* _EXERCISE REQUIREMENTS_: Starting at the first line of the data below, retype every line up to and including the one containing "در این فایل".

* _Dataset entries_:
● ● ● ● ●
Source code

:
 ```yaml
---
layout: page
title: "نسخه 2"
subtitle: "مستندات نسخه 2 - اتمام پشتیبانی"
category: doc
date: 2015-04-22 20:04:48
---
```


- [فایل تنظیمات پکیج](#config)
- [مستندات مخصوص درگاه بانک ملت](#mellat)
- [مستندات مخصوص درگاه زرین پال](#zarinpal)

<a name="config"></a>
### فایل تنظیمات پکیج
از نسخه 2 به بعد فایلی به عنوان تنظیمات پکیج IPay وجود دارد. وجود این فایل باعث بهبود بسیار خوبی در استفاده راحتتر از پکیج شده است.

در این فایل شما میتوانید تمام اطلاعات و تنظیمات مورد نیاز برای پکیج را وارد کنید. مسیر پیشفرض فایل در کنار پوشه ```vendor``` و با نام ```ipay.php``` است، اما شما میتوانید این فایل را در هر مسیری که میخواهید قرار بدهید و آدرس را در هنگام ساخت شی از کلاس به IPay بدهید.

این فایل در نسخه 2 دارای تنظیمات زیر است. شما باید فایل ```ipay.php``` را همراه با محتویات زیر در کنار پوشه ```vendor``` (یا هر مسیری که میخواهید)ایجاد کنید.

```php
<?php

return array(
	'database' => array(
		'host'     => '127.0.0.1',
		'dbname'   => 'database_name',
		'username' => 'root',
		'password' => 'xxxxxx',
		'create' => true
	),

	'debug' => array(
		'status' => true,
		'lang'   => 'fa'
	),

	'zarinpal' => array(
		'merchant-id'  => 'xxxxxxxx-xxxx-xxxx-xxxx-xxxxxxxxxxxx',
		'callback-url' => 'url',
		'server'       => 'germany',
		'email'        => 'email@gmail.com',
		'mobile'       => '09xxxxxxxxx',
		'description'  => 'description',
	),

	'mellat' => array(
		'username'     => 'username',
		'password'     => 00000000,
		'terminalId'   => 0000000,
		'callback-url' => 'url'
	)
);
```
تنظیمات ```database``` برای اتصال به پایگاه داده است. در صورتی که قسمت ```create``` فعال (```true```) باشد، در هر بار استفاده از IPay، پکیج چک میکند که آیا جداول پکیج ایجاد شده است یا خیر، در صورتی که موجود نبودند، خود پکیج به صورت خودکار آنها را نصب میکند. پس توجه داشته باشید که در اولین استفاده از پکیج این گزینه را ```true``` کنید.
● ● ● ● ●
* _WORKED SOLUTION_:
Source code

:
 ```yaml
---
layout: page
title: "نسخه 2"
subtitle: "مستندات نسخه 2 - اتمام پشتیبانی"
category: doc
date: 2015-04-22 20:04:48
---
```


- [فایل تنظیمات پکیج](#config)
- [مستندات مخصوص درگاه بانک ملت](#mellat)
- [مستندات مخصوص درگاه زرین پال](#zarinpal)

<a name="config"></a>
### فایل تنظیمات پکیج
از نسخه 2 به بعد فایلی به عنوان تنظیمات پکیج IPay وجود دارد. وجود این فایل باعث بهبود بسیار خوبی در استفاده راحتتر از پکیج شده است.

در این فایل شما میتوانید تمام اطلاعات و تنظیمات مورد نیاز برای پکیج را وارد کنید. مسیر پیشفرض فایل در کنار پوشه ```vendor``` و با نام ```ipay.php``` است، اما شما میتوانید این فایل را در هر مسیری که میخواهید قرار بدهید و آدرس را در هنگام ساخت شی از کلاس به IPay بدهید.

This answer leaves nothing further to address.